Начала и концы времен в физике, в метафизике и в жизни
С времен незапамятных главным свойством времени (и бытия) была вечная цикличность – в полном соответствии с цикличностью природы “за окном”. Новорожденная греческая метафизика зафиксировала такие заоконные наблюдения в философской поэзии Гераклита Эфесского: ‘Этот мир не создан никем из богов, он всегда был, есть и будет вечно живым огнём, мерами возгорающимся и мерами погасающим’. Вечное круговращение мира Аристотель зафиксировал в метафизике. И до 19 века этому представлению ничто не противоречило в физике – в науке о природе.
Аристотель не знал о противоположном – библейском — представлении, которое (давно во времени и недалеко в пространстве) вошло в мир со ‘стрелой времени’, объяснив, Кто и как эту стрелу запустил в начале-начал истории и куда она должна долететь – в конце концов.
Философскую пропасть между двумя этими представлениями пыталась преодолеть теория двойственной истины – истины веры и истины философии, которую выдвинул в 12 веке комментатор Аристотеля Ибн Рушд/ Аверроэс и которая имела немалое влияние в Европе.
В Новое время библейскую идею линейной направленности истории – в виде идеи прогресса – научно-просвещенное мировоззрение взяло на вооружение, а библейские сказки о начале и конце времен объявило их простейшим (само)опровержением.
Ситуация изменилась в 19 веке, когда люди науки обнаружили основания говорить сначала о конце истории, а затем о ее начале. Кельвин и Клаузиус, опираясь на термодинамику, начали обсуждение «тепловой смерти» Земли и Вселенной, и, что гораздо интереснее, в 1874 году великолепный Максвелл свою статью «Теория молекул» завершил абзацем:
‘The molecules continue this day as they were created, perfect in number, and measure, and weight, and, from the ineffaceable characters impressed on them, we may learn that those aspirations after accuracy in measurement, truth in statement, and justice in action, which we reckon among our noblest attributes as men, are ours, because they are essential constituents of the image of Him who in the beginning created, not only the heaven and the earth, but the materials of which heaven and earth consist’.

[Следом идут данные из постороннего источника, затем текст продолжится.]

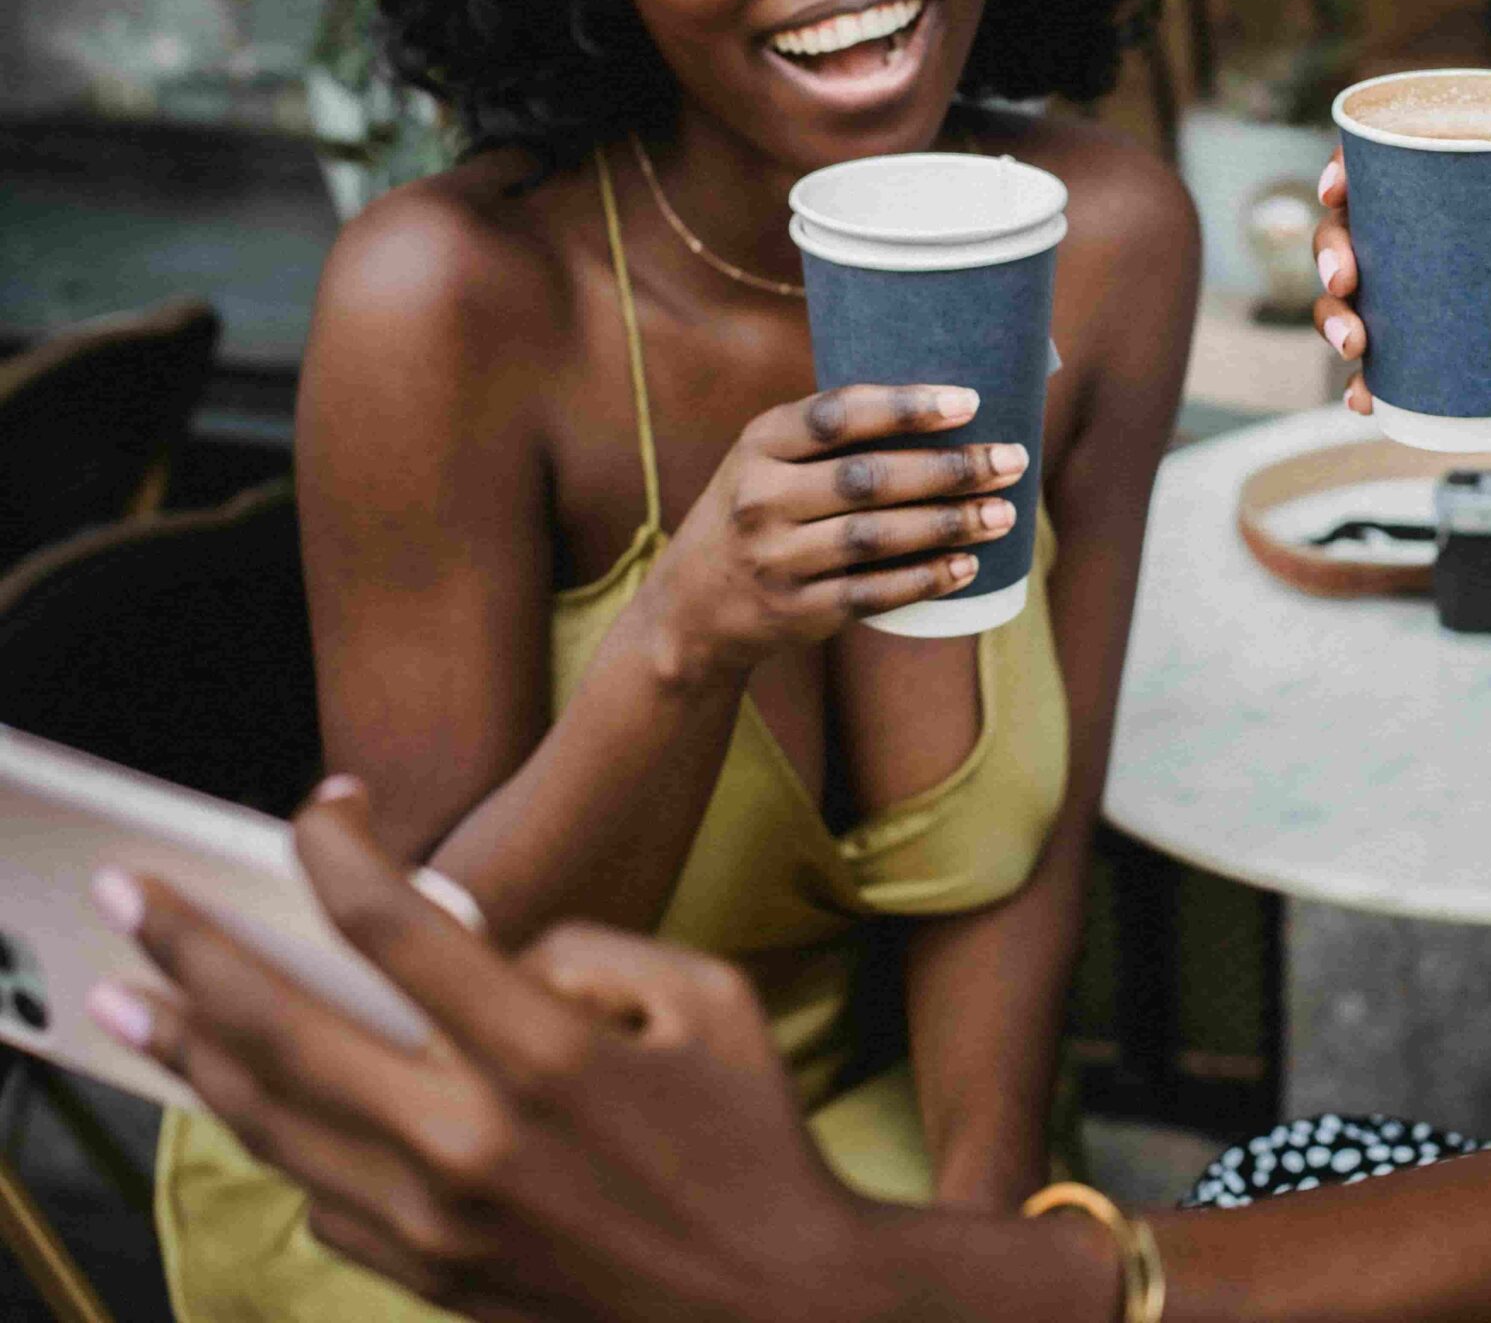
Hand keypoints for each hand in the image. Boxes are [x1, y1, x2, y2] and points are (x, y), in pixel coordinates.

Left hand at [87, 782, 901, 1322]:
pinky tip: (265, 1105)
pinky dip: (282, 1138)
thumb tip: (493, 950)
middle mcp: (468, 1138)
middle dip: (192, 948)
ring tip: (131, 1004)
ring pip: (271, 1119)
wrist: (771, 1308)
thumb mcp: (710, 1001)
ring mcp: (434, 1219)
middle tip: (134, 897)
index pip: (395, 924)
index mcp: (546, 1053)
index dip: (338, 849)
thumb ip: (594, 952)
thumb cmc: (750, 1142)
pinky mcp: (427, 1274)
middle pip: (284, 1024)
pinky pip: (320, 1194)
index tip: (322, 807)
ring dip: (189, 1051)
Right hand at [644, 384, 1027, 682]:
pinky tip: (967, 565)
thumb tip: (949, 405)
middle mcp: (761, 499)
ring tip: (1003, 513)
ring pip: (877, 537)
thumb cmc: (759, 509)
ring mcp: (776, 559)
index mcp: (758, 444)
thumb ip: (832, 434)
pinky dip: (925, 578)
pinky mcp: (797, 611)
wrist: (691, 605)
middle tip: (1010, 460)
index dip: (906, 407)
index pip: (837, 416)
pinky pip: (872, 592)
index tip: (969, 402)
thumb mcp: (767, 459)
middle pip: (869, 478)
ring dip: (949, 523)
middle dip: (949, 468)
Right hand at [1311, 153, 1490, 412]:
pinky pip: (1400, 359)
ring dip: (1339, 319)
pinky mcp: (1463, 347)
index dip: (1355, 167)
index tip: (1339, 189)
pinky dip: (1374, 381)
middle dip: (1333, 252)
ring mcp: (1455, 292)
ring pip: (1369, 296)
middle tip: (1346, 282)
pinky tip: (1367, 398)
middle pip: (1366, 229)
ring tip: (1357, 349)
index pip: (1408, 157)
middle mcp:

Сорок лет спустя, Эйнштейн, опираясь на созданную им теорию гравитации-пространства-времени, открыл возможность субъектам науки видеть физический объект во Вселенной в целом. Этой возможностью особенно эффектно воспользовались математик А.А. Фридман и астрофизик Ж. Леметр, в результате чего «рождение Вселенной» и «начало времени» стали законными темами размышлений физиков. При этом аббат Леметр, открывший в 1927 г. расширение Вселенной, тридцать лет спустя (за два года до того, как стать президентом Папской академии наук) заявил, что космология ‘remains entirely outside any metaphysical or religious question. It leaves the materialist free to deny any transcendental Being. … For the believer, it removes any attempt at familiarity with God… It is consonant with the wording of Isaiah speaking of the ‘Hidden God’, hidden even in the beginning of creation. … There is no natural limitation to the power of mind. The Universe does not make an exception, it is not outside of its grip’.
В наше время культурные люди, даже далекие от астрофизики, слышали, что «Вселенная родилась 13,7 млрд лет назад». В подкасте самого популярного в Ютюбе раввина-философа можно услышать: “…God is that which was at the beginning. The universe had a beginning. This is not rocket science. …”
Новое слово науки, важное для понятия «начала времени» в физике и в метафизике, сказал в 1935 году Матвей Бронштейн (1906-38), анализируя проблему квантования гравитации, которая потребует ‘может быть, и отказа от обычных представлений о пространстве и времени и замены их какими‑то гораздо более глубокими и лишенными наглядности понятиями’.